Quote exactly, and only, the lines from the one with "Гипсокартон и комплектующие" through the end of the listing.

═════ Data to examine ═════

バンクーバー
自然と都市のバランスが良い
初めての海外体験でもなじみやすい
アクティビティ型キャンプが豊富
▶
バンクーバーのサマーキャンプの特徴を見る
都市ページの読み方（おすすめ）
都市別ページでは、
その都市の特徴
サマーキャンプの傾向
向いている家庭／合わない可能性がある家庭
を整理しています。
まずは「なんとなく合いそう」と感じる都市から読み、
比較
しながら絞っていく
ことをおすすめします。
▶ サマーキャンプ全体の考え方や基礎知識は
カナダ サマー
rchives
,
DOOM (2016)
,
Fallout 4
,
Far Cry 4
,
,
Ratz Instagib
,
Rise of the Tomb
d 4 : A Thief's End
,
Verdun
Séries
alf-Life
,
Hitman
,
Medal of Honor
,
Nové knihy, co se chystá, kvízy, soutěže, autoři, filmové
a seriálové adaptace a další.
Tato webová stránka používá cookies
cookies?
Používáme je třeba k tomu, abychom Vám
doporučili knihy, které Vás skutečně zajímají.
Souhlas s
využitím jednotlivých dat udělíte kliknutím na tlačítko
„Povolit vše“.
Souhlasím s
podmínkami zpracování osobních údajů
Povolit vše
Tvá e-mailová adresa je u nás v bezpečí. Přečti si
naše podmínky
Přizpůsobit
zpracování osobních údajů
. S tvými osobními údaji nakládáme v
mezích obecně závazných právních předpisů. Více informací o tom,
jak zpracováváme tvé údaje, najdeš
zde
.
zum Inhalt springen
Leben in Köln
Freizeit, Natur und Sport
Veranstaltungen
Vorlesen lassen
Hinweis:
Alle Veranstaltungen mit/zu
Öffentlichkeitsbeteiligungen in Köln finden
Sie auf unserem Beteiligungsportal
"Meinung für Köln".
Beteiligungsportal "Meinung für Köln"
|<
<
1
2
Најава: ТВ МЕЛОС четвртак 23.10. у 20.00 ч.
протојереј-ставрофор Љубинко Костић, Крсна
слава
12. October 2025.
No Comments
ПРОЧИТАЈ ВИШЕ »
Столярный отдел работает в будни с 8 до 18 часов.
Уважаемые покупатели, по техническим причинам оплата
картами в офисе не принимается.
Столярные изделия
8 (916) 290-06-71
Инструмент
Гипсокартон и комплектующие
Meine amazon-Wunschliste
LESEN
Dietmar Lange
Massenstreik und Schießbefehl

═════

#### [Task answer]
Гипсокартон и комплектующие
Meine amazon-Wunschliste
LESEN
Dietmar Lange
Massenstreik und Schießbefehl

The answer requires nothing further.